• **PROBLEM DESCRIPTION**
Word for word, restate the lines of the listing from the one that holds "za příplatek multiplex" through the very last line, and nothing more.

··· INFORMATION SUPPLIED

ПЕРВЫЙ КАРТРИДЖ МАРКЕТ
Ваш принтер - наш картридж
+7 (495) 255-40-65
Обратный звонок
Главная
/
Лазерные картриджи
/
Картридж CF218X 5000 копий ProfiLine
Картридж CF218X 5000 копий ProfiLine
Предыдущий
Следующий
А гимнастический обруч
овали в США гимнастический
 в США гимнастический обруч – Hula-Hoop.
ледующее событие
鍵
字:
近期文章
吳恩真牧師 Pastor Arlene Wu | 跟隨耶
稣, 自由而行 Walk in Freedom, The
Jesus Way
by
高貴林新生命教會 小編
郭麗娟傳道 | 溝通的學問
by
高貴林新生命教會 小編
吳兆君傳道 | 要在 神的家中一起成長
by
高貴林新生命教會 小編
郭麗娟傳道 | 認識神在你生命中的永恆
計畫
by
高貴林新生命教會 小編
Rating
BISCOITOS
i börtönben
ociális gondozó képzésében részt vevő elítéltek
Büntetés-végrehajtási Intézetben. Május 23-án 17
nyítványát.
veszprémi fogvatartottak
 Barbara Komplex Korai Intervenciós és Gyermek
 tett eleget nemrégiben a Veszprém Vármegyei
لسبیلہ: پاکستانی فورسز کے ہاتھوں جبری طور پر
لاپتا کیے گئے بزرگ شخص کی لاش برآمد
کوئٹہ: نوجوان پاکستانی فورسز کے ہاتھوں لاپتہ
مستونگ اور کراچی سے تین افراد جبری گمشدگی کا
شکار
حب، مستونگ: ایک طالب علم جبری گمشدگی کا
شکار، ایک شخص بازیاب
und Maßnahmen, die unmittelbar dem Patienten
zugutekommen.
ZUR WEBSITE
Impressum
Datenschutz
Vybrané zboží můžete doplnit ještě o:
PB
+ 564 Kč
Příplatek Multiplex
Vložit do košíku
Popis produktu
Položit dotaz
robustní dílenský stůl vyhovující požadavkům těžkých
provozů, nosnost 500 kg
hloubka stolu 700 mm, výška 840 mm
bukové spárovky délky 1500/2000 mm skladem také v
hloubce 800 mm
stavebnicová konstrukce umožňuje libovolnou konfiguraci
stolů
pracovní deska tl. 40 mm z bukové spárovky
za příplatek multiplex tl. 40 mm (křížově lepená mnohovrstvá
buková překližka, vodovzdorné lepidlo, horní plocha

······

• **WRITTEN ANSWER**
za příplatek multiplex tl. 40 mm (křížově lepená mnohovrstvá
buková překližka, vodovzdorné lepidlo, horní plocha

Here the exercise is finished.